Norwegian geologist, geomorphologist and educator (1852–1922)

Hans Henrik Reusch (5 September 1852 - 27 October 1922) was a Norwegian geologist, geomorphologist and educator. He served as director of the Geological Survey of Norway.

==Biography==
Born in Bergen, he was educated at the University of Leipzig and Heidelberg University. He graduated Ph.D. at the University of Christiania (now University of Oslo) in 1883. He was married to the painter Helga Marie Ring Reusch He joined the Geological Survey of Norway in 1875, and was its Director from 1888 to 1921. He was a Sturgis Hooper Professor of Geology at Harvard University (1897–98).

He is distinguished for his research on the crystalline schists and the Palaeozoic rocks of Norway. He discovered Silurian fossils in the highly altered rocks of the Bergen region; and in 1891 he called attention to the so-called "Reusch's Moraine" a Precambrian conglomerate of glacial origin in the Varanger Fjord, a view confirmed by A. Strahan in 1896, who found glacial striations on the rocks beneath the ancient boulder-bed. Reusch has likewise thrown light on the later geological periods, on the Pleistocene glacial phenomena and on the sculpturing of the scenery of Norway.

In 1877 Reusch founded a popular science magazine, Naturen.
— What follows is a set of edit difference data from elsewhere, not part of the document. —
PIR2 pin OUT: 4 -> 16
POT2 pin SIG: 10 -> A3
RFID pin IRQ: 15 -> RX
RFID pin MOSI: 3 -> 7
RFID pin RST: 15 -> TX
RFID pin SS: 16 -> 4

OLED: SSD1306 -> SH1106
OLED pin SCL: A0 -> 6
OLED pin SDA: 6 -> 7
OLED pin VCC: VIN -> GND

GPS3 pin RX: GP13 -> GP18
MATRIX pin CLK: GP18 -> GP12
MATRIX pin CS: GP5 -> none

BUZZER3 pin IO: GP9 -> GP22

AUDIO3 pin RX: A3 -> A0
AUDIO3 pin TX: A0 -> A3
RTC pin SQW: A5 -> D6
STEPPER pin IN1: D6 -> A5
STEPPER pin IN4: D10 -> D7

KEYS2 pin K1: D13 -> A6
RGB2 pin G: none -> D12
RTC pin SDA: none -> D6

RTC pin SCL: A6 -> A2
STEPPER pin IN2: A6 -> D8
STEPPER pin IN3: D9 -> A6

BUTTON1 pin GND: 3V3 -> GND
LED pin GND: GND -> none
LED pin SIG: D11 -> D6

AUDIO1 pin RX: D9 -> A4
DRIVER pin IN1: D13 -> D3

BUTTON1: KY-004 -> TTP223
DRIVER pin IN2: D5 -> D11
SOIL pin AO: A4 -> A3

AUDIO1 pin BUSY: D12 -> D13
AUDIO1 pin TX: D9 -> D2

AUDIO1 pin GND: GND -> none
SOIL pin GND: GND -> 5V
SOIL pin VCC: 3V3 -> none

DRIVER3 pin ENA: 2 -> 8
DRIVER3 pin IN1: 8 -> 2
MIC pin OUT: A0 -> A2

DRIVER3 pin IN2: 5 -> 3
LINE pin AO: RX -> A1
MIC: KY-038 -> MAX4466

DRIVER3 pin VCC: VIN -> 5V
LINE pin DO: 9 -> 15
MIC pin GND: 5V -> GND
He edited it for the first four years. Among his separate publications were Silurfossiler og pressede Konglomerater (1882) and Det nordlige Norges Geologi (1891). He chaired the Norwegian Geographical Society from 1898 to 1903, and from 1907 to 1909. In 1900 he was among the founders of the Norwegian association of book artwork (Foreningen for norsk bokkunst). In 1907, his honorary doctorate was awarded at Oxford University. In 1922, he served as the first chairman of the Norwegian Association of Bibliophiles (Bibliofiklubben).

Reusch died at Hvalstad Station while attempting to enter a train. At the time of his death, his large private library of books encompassed 12 000 volumes.
He is commemorated by the Reusch Medal, awarded by the Norwegian Geological Society. Reusch Glacier in Antarctica, Reuschhalvøya and Reuschfjellet on Svalbard were also named in his honor.